* [SOURCE EXTRACT]:
+ + + + + + +

# Looking to Lease 400-600 acres in Mid-Ga



## Lucky Buck Hunting Club (Dec 7, 2011)

My friend and I are looking to start a club or take over a lease in Twiggs, Macon, Pulaski, or Houston Co. starting next year and hunting it from now on. We have enough people to lease at least 400-600 acres. A place with a camp house or camping area would be great.


----------



## WAG1 (Dec 14, 2011)

*Dooly county 400 - 550 acres*

Tired of planted pine hunting? Here is 4oo - 550 acres in Eastern Dooly County, plenty of deer, turkey, dove and hogs. Rolling land, not flat land, combination of hardwoods, some planted pines, old pasture, water hole, open land, plenty of trails, fire brakes and camp site with electric. Will lease for deer and turkey or separately. Can do dove fields as well.

THIS PROPERTY IS IN DOOLY COUNTY
IT IS 400 - 550 ACRES
THIS IS A HUNTING LEASE

$17.00 PER ACRE
229 886 8350


----------



## Lucky Buck Hunting Club (Dec 21, 2011)

Still looking, have eight guys already lined up..


----------



## Lucky Buck Hunting Club (Jan 3, 2012)

bump


----------



## Lucky Buck Hunting Club (Jan 24, 2012)

bump


----------

+ + + + + + +

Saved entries
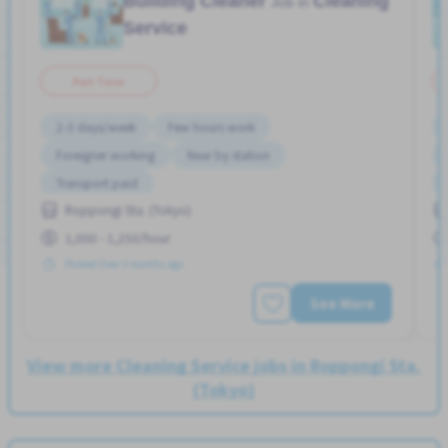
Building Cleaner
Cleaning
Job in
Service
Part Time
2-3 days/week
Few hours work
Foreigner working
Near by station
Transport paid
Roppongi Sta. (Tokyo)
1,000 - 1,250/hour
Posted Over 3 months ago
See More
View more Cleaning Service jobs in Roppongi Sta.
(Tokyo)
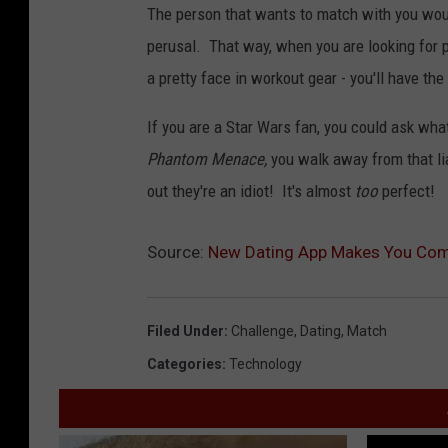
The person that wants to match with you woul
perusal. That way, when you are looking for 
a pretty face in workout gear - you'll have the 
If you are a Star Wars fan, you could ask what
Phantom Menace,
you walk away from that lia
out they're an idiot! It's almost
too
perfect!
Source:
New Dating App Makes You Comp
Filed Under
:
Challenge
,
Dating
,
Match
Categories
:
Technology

+ + + + + + +

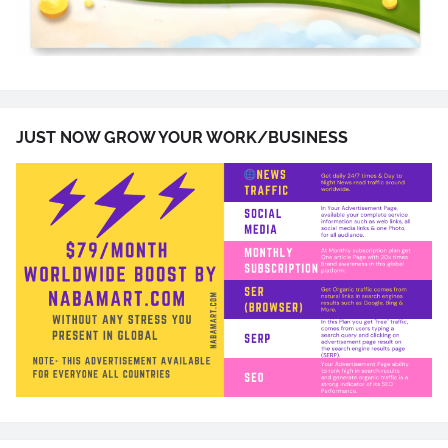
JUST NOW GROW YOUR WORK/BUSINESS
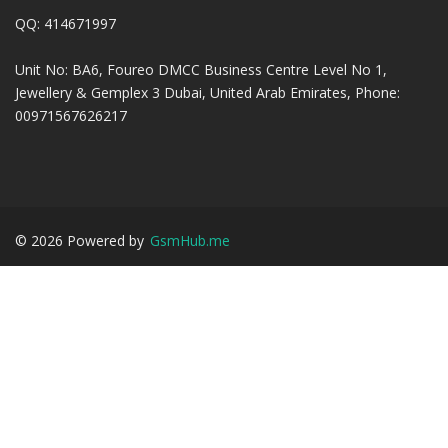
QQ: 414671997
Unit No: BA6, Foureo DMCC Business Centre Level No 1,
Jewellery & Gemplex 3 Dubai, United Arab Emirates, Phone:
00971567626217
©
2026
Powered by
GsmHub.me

+ + + + + + +

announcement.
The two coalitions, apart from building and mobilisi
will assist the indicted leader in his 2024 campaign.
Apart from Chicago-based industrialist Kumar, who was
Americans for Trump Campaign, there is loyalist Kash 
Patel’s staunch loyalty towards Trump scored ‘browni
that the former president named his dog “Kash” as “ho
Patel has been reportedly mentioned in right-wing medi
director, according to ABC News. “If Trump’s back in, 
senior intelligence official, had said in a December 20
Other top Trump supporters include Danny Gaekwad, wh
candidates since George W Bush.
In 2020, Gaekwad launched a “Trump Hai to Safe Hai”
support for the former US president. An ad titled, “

+ + + + + + +

* [WRITTEN TASK 1]: Retype the passage of the hunting lease thread from "## Lucky Buck Hunting Club (Dec 7, 2011)" to "(Dec 14, 2011)" word for word.
* [WRITTEN TASK 2]: Put the lines of the saved entries from the line with "announcement." to the line with "support for the" into a JSON list of strings, one string per line and blank lines omitted.
The saved entries have no connection to the hunting lease thread.

* [TASK OUTPUT 1]:
## Lucky Buck Hunting Club (Dec 7, 2011)

My friend and I are looking to start a club or take over a lease in Twiggs, Macon, Pulaski, or Houston Co. starting next year and hunting it from now on. We have enough people to lease at least 400-600 acres. A place with a camp house or camping area would be great.


----------



## WAG1 (Dec 14, 2011)

* [TASK OUTPUT 2]:
[
  "announcement.",
  "The two coalitions, apart from building and mobilisi",
  "will assist the indicted leader in his 2024 campaign.",
  "Apart from Chicago-based industrialist Kumar, who was",
  "Americans for Trump Campaign, there is loyalist Kash ",
  "Patel’s staunch loyalty towards Trump scored ‘browni",
  "that the former president named his dog “Kash” as “ho",
  "Patel has been reportedly mentioned in right-wing medi",
  "director, according to ABC News. “If Trump’s back in, ",
  "senior intelligence official, had said in a December 20",
  "Other top Trump supporters include Danny Gaekwad, wh",
  "candidates since George W Bush.",
  "In 2020, Gaekwad launched a “Trump Hai to Safe Hai”",
  "support for the former US president. An ad titled, “"
]